Equally important is thoughtful attention to citations. In a typical birth citation, the person who was born is named in the citation. I suggest a different approach for a transgender person by keeping their birth name private. Here is a fictitious example that illustrates the point of giving enough information in the citations for readers to find the record, while keeping some information private.
Valley, Montana, birth records 65-134, [name withheld for privacy], 23 September 1965; digital images, Ancestry, “Montana, U.S., Birth Records, 1897-1988” (https://www.ancestry.com/search/collections/61591/ : accessed 17 December 2021), citing Montana Department of Public Health and Human Services, Helena, MT.

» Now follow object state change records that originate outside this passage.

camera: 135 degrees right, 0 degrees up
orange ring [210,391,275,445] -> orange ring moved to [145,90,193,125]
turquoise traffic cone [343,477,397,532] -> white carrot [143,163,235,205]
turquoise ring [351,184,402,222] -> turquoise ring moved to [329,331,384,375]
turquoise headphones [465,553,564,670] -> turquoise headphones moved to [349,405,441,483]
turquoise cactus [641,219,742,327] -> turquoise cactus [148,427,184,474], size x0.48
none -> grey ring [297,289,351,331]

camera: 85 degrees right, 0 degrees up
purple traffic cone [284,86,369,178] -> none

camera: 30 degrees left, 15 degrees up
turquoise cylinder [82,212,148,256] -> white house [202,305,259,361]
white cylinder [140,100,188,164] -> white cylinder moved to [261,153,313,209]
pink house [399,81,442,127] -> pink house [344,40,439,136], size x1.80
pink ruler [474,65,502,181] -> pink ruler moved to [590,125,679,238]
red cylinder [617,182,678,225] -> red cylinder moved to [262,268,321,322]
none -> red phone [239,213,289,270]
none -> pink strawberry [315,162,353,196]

In last month’s blog post on Military Records the story of Albert Cashier, a transgender Civil War Veteran, was recounted. I did deadname Albert in that post to illustrate that being transgender is not new. Here is an example of a transgender person who lived over 100 years ago. Deadnaming was not a concept when Albert lived, but it would be safe to assume he kept this information private. Also note, that I only refer to Albert with he/him/his pronouns throughout. I would not deadname any other subject in my writings without attempting to get their prior permission.

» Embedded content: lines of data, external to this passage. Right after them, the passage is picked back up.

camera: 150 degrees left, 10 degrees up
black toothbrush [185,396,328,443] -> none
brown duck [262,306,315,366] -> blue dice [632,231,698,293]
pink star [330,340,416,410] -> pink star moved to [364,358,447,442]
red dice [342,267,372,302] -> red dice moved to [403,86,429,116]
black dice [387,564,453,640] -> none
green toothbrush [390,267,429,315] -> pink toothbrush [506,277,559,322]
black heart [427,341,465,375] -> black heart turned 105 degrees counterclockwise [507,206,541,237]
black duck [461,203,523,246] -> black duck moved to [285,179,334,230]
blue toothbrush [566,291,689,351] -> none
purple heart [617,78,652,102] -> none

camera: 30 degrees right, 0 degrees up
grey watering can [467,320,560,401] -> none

Unfortunately, in media reports about transgender people, the deadname is often used. Why is this information relevant in a news report? Even though we all know Caitlyn Jenner is a trans-woman, the media cannot resist using her deadname as if it were fresh news. Lady Gaga, Elton John, Whoopi Goldberg, Queen Latifah, and Bruno Mars are only a few celebrities who changed their names. The media does not constantly remind us of their given names, as they do with transgender people. Do not follow the media’s example in your genealogical writing.

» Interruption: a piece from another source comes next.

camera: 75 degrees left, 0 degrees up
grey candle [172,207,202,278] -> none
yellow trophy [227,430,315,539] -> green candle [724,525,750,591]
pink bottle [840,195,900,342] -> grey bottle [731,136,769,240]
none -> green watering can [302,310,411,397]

Genealogical records, such as birth certificates, census records, and baptismal books are public records that cannot be changed, nor should they be changed. These are the shared records of our history. Some records will contain a transgender person’s deadname and sex assigned at birth. Those facts are available for any researcher to find. As an example, you are reviewing a census record with a dad, a mom, and their four daughters. However, you know that one of the daughters transitioned to a male identity. In your writing about the family, you would say that the couple had three daughters and one son. As mentioned above, only one sentence about transition is necessary for the reader to reconcile your writing versus the historical record.
Birth names and birth sex can be stored in private notes for future research, maintaining sensitivity in shared publications. But that is where the deadname should remain, in your private notes.
Finally, be mindful to use the correct preferred pronouns. The subjective, objective, and possessive pronouns are “he/him/his,” “she/her/hers,” or “they/them/theirs.” Never use the pronoun associated with the sex assigned at birth. Even though these are called preferred pronouns, the term “preferred” does not mean optional in this case.
The Gay & Lesbian Alliance Against Defamation (GLAAD) has two very helpful guides:
- Glossary of Terms – Transgender
- GLAAD Media Reference Guide – In Focus: Covering the Transgender Community
In conclusion, using accurate terminology is the first step toward creating a respectful genealogical profile of a transgender person. If you have the opportunity to ask a transgender person, then by all means ask, “What are you comfortable revealing about your transition in the family narrative that I’m creating?”